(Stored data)
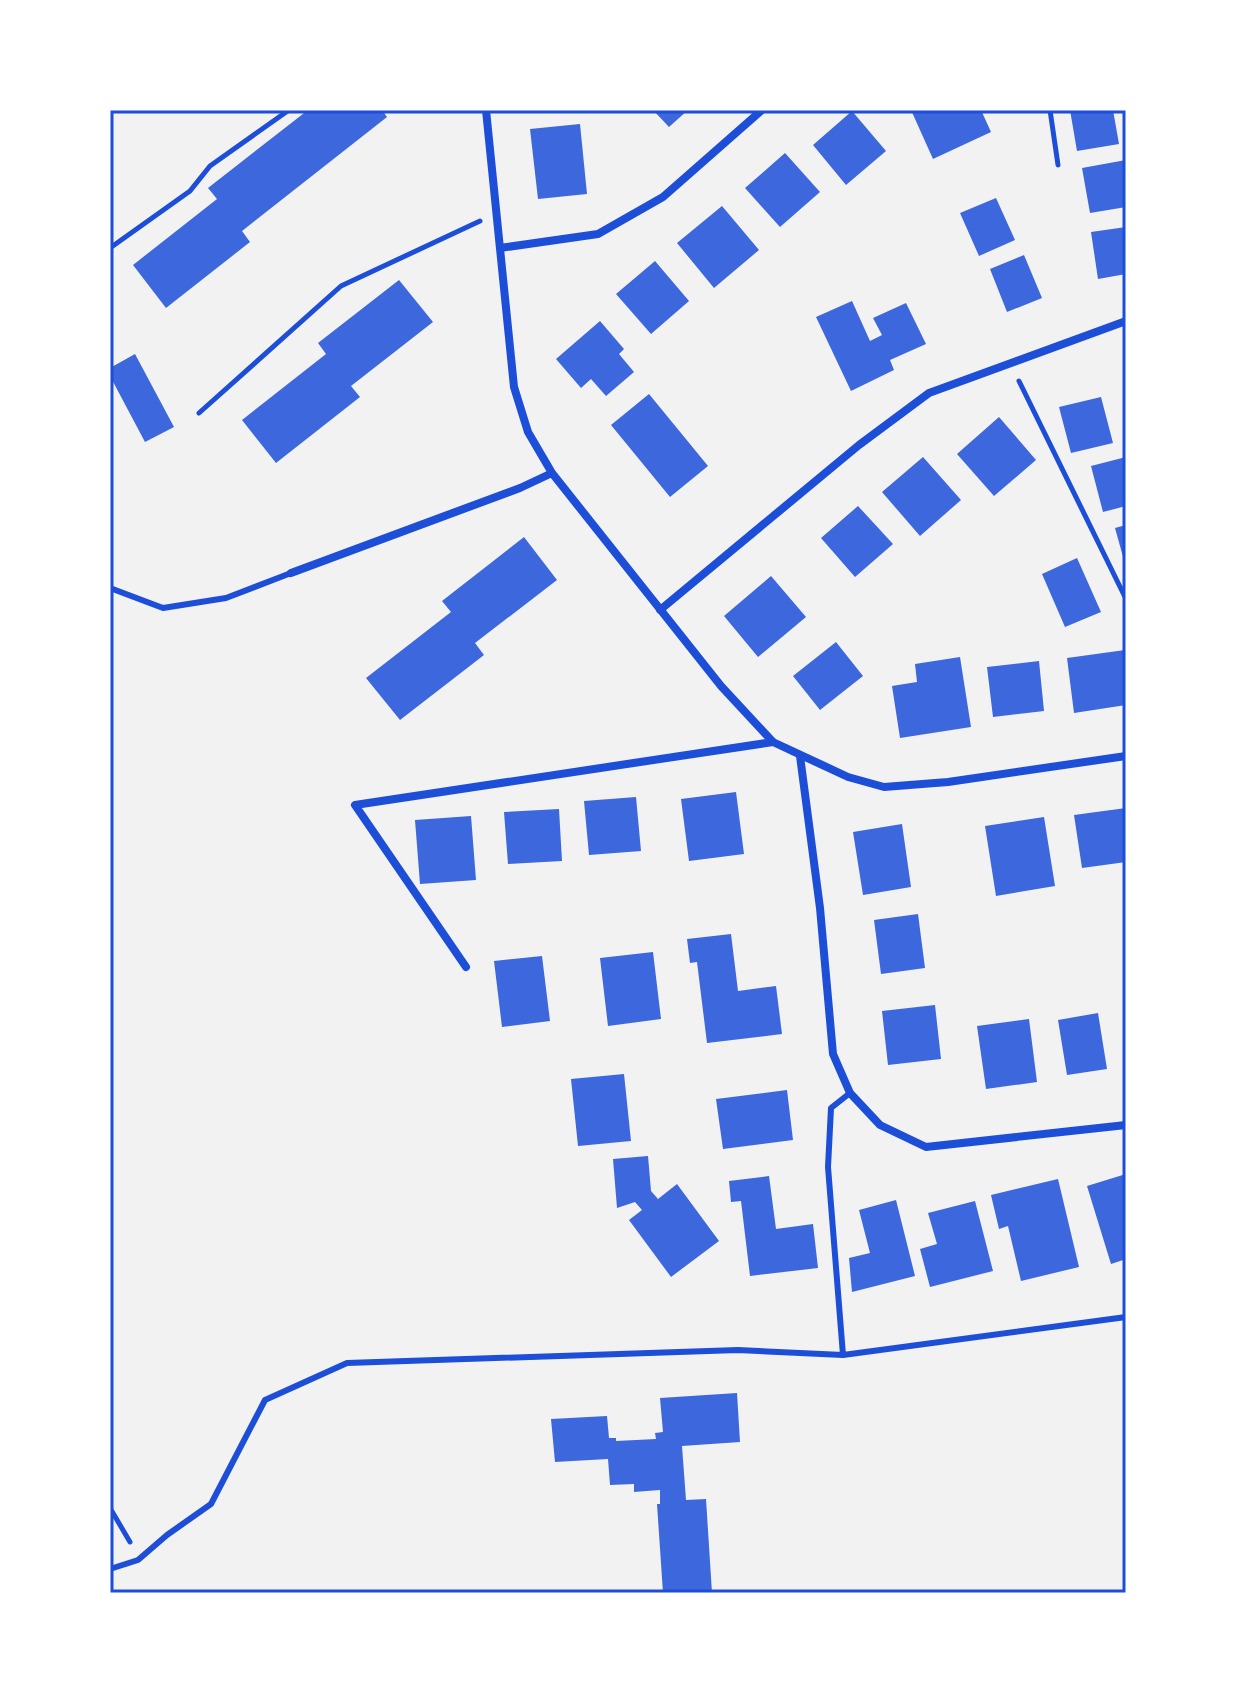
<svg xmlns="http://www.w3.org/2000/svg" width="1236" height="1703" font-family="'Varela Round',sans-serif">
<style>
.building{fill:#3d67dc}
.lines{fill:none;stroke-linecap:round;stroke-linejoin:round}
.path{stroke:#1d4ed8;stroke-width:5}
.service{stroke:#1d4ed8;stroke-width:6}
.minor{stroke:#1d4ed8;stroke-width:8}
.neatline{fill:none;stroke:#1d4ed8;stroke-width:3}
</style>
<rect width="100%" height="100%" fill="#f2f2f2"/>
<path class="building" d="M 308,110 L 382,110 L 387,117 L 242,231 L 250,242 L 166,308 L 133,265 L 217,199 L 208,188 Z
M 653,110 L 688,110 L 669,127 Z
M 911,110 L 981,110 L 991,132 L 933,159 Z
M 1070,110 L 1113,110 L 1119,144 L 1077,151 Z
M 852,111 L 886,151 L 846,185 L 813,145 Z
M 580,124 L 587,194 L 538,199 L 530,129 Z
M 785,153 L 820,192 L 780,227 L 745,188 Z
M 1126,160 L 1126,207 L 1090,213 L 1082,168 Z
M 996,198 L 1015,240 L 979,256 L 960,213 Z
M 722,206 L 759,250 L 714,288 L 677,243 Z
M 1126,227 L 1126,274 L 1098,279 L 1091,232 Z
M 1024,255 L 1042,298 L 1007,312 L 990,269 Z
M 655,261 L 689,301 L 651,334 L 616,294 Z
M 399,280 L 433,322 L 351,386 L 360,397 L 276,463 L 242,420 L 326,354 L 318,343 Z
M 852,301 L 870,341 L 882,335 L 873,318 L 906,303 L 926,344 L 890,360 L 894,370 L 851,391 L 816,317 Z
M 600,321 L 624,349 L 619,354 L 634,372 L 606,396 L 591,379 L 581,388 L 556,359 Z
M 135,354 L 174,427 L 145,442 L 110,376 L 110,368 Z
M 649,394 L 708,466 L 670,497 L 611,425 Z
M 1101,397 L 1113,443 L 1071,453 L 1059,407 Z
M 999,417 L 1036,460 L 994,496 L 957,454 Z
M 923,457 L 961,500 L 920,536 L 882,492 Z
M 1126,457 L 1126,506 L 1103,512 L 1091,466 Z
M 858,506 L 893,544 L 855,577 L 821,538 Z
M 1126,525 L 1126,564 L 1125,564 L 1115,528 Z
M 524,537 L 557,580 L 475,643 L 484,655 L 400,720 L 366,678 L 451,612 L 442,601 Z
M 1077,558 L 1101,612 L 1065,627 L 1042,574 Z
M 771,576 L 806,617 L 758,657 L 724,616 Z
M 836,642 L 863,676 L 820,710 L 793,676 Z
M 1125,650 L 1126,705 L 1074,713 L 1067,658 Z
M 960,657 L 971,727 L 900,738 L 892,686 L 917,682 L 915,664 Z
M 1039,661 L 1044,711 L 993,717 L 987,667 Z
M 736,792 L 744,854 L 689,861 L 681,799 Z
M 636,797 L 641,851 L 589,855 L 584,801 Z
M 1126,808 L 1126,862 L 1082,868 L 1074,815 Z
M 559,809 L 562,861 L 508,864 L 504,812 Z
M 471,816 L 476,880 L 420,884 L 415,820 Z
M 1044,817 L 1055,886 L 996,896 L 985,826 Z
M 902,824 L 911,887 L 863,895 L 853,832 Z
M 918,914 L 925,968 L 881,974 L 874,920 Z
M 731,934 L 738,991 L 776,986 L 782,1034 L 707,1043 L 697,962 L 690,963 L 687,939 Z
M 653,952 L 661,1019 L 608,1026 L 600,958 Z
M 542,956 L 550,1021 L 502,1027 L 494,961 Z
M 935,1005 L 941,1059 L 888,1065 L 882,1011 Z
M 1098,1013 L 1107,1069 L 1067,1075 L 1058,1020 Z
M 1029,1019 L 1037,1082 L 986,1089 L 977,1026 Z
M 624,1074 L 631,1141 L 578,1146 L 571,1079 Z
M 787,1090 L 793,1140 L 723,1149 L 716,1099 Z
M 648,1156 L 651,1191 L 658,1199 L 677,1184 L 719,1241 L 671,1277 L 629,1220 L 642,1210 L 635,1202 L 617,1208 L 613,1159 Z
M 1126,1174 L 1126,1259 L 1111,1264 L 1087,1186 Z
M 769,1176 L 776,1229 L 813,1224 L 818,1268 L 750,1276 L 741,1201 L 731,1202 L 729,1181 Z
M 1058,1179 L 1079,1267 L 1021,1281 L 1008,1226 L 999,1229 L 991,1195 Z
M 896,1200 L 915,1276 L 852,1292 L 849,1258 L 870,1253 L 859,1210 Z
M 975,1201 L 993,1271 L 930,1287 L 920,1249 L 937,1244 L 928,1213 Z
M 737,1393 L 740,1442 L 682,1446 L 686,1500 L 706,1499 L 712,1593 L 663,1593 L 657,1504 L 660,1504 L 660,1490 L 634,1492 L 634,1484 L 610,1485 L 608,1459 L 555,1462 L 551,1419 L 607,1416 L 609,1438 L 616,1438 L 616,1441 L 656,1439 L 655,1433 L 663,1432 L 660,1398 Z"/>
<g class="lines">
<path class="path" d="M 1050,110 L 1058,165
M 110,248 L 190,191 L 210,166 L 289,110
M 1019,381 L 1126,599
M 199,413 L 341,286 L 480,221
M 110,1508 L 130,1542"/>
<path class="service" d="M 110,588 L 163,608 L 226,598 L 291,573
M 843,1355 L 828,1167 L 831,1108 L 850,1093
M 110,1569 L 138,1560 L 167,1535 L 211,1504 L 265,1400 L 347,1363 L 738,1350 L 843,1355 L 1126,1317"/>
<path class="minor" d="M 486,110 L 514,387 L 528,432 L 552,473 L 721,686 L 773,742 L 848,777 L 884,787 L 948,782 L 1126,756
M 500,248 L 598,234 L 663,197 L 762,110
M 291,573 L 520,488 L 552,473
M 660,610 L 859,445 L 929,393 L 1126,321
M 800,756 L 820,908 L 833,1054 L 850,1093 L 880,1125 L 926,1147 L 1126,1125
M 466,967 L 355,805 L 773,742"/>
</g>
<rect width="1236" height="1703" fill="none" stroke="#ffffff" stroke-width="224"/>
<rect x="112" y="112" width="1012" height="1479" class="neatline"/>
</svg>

---

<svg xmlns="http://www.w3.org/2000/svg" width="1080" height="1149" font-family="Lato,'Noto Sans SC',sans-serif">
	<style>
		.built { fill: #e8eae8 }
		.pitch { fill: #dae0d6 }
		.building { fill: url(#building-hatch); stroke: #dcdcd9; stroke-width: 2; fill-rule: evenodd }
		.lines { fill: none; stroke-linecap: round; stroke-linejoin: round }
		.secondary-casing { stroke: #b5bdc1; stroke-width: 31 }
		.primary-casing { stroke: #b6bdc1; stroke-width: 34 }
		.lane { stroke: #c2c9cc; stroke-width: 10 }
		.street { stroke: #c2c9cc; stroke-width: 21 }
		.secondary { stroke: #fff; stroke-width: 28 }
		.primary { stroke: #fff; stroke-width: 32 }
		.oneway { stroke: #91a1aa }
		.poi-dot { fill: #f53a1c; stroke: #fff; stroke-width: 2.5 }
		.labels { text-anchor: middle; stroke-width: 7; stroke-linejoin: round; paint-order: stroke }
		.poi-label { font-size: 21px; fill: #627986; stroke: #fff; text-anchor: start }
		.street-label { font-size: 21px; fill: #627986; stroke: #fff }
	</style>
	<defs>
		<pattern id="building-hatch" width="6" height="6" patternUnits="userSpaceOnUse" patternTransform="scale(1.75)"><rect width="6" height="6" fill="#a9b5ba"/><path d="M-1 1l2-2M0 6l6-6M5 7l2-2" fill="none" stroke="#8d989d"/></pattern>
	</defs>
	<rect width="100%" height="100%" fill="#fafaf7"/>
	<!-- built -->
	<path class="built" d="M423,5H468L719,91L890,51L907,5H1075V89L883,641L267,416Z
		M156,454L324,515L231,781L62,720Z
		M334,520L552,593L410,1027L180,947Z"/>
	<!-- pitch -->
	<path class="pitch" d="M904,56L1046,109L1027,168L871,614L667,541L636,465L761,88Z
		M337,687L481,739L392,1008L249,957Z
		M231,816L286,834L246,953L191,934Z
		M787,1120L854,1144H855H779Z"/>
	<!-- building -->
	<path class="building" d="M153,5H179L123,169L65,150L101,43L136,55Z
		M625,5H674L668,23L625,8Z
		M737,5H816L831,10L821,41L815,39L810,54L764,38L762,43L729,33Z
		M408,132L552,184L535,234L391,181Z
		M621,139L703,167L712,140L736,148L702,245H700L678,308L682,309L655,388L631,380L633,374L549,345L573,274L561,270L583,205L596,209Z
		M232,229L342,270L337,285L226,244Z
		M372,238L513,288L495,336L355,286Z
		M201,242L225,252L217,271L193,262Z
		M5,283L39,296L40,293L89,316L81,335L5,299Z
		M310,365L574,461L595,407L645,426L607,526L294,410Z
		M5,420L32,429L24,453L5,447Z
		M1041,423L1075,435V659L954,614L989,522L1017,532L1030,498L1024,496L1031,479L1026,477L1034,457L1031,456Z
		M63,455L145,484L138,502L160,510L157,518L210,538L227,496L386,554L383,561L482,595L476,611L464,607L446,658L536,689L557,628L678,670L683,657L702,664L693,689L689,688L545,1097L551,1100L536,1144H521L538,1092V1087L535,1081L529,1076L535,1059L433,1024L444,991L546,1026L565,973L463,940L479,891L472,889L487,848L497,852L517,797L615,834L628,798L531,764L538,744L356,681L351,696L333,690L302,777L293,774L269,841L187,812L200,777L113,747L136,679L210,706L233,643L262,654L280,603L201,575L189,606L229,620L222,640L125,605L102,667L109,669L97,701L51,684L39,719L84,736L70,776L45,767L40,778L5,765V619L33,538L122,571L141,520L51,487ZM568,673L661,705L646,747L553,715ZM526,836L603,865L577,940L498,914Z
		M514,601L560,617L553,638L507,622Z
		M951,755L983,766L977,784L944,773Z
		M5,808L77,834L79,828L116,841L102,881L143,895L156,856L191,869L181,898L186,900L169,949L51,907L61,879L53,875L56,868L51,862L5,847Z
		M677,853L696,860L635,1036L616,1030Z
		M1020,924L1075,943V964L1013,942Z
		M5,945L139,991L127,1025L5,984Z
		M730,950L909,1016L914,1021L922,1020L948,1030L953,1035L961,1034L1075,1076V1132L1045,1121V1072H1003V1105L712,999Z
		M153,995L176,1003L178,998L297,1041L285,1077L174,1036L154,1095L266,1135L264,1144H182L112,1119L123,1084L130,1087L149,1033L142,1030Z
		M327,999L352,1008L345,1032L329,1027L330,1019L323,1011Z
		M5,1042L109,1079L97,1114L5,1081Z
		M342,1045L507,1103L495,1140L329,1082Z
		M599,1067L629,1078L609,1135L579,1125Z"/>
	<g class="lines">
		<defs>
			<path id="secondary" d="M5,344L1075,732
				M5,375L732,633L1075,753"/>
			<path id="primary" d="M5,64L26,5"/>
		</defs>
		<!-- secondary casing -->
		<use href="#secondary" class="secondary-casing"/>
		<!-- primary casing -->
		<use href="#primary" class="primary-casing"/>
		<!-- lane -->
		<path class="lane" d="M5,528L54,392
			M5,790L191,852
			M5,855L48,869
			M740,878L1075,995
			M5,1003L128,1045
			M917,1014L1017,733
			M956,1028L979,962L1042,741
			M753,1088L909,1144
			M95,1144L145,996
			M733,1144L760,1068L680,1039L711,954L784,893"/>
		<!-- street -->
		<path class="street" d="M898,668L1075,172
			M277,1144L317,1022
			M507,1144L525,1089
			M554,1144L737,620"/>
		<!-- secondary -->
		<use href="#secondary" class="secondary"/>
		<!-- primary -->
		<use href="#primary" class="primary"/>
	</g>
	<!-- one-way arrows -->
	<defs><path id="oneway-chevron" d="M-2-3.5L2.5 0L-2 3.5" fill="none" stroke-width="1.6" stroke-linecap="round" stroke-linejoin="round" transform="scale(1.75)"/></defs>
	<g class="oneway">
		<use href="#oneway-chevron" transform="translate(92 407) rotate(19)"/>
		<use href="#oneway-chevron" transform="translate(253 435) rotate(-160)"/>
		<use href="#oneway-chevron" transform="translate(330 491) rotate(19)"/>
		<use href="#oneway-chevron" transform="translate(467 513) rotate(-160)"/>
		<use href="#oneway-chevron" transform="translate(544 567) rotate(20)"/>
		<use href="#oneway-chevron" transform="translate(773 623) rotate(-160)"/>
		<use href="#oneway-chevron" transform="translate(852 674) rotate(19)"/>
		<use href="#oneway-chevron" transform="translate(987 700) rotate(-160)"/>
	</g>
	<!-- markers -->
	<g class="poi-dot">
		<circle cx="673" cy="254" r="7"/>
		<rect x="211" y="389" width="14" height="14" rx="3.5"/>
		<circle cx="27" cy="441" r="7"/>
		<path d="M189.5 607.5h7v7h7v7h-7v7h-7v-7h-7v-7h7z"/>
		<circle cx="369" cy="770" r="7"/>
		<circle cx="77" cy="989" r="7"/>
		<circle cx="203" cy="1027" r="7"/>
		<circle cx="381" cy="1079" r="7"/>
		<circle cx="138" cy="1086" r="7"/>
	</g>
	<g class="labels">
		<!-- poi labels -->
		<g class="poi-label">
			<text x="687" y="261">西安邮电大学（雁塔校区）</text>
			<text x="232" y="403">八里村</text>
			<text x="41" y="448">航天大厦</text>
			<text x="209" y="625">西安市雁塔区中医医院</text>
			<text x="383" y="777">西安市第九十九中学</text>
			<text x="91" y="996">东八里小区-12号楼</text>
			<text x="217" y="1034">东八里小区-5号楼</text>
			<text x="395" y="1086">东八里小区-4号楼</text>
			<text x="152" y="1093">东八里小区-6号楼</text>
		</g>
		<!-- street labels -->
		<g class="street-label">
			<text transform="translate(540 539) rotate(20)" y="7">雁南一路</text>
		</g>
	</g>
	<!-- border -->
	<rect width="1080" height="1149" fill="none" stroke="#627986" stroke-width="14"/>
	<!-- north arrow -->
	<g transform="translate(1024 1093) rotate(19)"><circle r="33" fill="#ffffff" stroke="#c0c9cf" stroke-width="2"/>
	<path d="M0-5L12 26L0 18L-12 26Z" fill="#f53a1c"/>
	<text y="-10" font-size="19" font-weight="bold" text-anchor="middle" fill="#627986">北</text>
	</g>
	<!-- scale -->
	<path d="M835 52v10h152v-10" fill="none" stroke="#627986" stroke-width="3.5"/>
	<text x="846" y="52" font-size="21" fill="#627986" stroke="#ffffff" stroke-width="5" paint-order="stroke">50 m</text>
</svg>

[WHAT THE EXERCISE ASKS]:
Scan the data above. Return every line with "middle" in it.

[RESPONSE TO THE TASK]:
		.labels { text-anchor: middle; stroke-width: 7; stroke-linejoin: round; paint-order: stroke }
	<text y="-10" font-size="19" font-weight="bold" text-anchor="middle" fill="#627986">北</text>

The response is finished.